Exercise goal: From the listing below, output only the lines starting at the line that has "M 054036 (Brzeg), M 210593 (Opole)" and ending at the line that has "এল ক্লাসিকোর দিনক্ষণ চূড়ান্ত, প্রকাশিত হলো", exactly as they appear, ends included.
##### Data to use
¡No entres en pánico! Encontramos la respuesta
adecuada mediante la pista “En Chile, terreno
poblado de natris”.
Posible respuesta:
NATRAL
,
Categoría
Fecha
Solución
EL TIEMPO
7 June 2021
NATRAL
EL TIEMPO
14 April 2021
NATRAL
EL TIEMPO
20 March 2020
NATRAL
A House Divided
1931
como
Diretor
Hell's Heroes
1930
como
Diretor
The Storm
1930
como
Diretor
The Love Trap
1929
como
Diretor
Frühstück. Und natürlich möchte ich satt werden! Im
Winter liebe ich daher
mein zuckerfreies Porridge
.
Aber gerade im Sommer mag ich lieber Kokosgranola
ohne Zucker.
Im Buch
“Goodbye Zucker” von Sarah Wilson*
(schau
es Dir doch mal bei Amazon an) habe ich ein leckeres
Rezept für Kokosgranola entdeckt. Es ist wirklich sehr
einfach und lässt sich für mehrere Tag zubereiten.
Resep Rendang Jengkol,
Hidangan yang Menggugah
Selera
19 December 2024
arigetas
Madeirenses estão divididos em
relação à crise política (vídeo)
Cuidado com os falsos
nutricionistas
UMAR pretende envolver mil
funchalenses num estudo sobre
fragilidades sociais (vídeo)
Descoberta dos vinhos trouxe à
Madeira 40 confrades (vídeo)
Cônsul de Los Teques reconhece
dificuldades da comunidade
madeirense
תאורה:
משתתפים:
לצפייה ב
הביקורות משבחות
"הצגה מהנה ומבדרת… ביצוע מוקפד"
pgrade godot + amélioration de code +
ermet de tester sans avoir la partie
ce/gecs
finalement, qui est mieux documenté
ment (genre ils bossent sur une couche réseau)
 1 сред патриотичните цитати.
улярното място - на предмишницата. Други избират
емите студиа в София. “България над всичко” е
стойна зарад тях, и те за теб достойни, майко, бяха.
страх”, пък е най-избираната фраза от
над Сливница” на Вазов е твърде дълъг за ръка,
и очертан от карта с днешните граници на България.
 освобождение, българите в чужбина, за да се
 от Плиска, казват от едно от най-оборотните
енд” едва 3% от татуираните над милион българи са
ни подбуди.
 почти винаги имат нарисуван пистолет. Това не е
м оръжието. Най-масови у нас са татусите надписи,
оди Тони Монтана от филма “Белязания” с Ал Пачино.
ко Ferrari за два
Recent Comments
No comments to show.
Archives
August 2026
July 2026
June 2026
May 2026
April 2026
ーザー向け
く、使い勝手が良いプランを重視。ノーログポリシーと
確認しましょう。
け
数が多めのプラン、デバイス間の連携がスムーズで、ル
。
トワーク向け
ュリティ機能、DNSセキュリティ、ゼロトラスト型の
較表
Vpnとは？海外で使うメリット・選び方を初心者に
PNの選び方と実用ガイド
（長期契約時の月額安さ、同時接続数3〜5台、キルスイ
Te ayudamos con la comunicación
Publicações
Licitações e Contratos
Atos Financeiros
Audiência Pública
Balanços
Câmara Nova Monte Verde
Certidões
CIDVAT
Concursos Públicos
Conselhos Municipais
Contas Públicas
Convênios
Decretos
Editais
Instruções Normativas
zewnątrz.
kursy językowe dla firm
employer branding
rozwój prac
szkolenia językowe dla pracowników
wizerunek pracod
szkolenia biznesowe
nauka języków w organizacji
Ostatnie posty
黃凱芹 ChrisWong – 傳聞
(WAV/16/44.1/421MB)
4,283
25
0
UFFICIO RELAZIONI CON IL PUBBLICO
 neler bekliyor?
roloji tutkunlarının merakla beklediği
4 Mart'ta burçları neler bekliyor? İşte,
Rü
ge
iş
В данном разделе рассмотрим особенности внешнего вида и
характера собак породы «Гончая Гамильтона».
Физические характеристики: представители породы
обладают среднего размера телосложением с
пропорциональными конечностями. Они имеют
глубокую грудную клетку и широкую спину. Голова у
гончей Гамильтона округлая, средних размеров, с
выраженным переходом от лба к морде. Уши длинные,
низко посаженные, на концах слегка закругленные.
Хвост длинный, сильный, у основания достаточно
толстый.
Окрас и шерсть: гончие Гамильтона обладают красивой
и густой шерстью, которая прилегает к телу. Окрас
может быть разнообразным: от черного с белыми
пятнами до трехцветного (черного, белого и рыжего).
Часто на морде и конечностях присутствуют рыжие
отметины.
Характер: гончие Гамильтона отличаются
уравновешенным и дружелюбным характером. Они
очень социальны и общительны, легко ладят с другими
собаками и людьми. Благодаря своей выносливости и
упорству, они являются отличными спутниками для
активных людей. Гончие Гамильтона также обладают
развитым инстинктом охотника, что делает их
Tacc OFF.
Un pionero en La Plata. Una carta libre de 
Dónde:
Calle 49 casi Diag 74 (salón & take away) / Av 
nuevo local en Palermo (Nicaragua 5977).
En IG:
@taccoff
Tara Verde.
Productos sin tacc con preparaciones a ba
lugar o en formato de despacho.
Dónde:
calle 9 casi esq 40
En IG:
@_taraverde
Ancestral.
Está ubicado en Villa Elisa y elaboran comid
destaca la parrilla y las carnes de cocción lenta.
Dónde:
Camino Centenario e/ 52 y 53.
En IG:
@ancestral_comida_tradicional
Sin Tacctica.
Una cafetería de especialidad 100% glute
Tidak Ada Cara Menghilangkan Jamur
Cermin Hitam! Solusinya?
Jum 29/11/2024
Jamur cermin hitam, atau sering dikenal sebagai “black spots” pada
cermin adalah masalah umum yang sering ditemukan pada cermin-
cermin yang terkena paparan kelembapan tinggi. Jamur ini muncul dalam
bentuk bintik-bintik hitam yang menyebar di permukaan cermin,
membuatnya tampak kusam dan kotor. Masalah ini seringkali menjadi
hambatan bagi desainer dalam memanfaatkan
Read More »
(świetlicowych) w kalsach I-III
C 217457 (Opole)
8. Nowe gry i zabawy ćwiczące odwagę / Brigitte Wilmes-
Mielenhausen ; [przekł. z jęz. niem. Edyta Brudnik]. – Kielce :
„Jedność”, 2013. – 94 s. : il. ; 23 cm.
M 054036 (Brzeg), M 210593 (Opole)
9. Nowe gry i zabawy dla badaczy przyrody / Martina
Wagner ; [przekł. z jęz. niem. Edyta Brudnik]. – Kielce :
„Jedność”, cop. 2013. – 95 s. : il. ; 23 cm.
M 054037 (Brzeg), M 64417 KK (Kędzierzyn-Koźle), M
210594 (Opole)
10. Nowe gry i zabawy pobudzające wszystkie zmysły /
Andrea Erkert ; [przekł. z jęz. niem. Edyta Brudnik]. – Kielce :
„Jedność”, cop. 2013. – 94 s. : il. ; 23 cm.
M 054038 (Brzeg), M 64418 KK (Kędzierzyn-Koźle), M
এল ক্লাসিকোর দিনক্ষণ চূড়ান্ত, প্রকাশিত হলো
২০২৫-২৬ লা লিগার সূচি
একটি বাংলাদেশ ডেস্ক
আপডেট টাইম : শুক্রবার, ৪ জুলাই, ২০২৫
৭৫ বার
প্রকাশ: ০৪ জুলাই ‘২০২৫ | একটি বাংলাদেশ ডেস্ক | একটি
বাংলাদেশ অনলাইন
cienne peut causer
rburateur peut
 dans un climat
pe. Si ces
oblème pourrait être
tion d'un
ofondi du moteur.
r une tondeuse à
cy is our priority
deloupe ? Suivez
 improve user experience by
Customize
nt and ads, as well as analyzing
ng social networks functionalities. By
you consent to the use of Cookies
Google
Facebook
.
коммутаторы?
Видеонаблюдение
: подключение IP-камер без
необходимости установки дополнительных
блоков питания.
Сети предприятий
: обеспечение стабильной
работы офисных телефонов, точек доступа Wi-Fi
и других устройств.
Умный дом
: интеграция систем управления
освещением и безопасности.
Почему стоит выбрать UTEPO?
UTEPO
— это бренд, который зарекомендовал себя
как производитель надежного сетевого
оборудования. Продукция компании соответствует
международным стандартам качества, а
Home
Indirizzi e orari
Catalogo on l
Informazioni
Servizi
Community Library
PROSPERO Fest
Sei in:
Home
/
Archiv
##########
Answer to this exercise:
M 054036 (Brzeg), M 210593 (Opole)
9. Nowe gry i zabawy dla badaczy przyrody / Martina
Wagner ; [przekł. z jęz. niem. Edyta Brudnik]. – Kielce :
„Jedność”, cop. 2013. – 95 s. : il. ; 23 cm.
M 054037 (Brzeg), M 64417 KK (Kędzierzyn-Koźle), M
210594 (Opole)
10. Nowe gry i zabawy pobudzające wszystkie zmysły /
Andrea Erkert ; [przekł. z jęz. niem. Edyta Brudnik]. – Kielce :
„Jedność”, cop. 2013. – 94 s. : il. ; 23 cm.
M 054038 (Brzeg), M 64418 KK (Kędzierzyn-Koźle), M
এল ক্লাসিকোর দিনক্ষণ চূড়ান্ত, প্রকাশিত হলো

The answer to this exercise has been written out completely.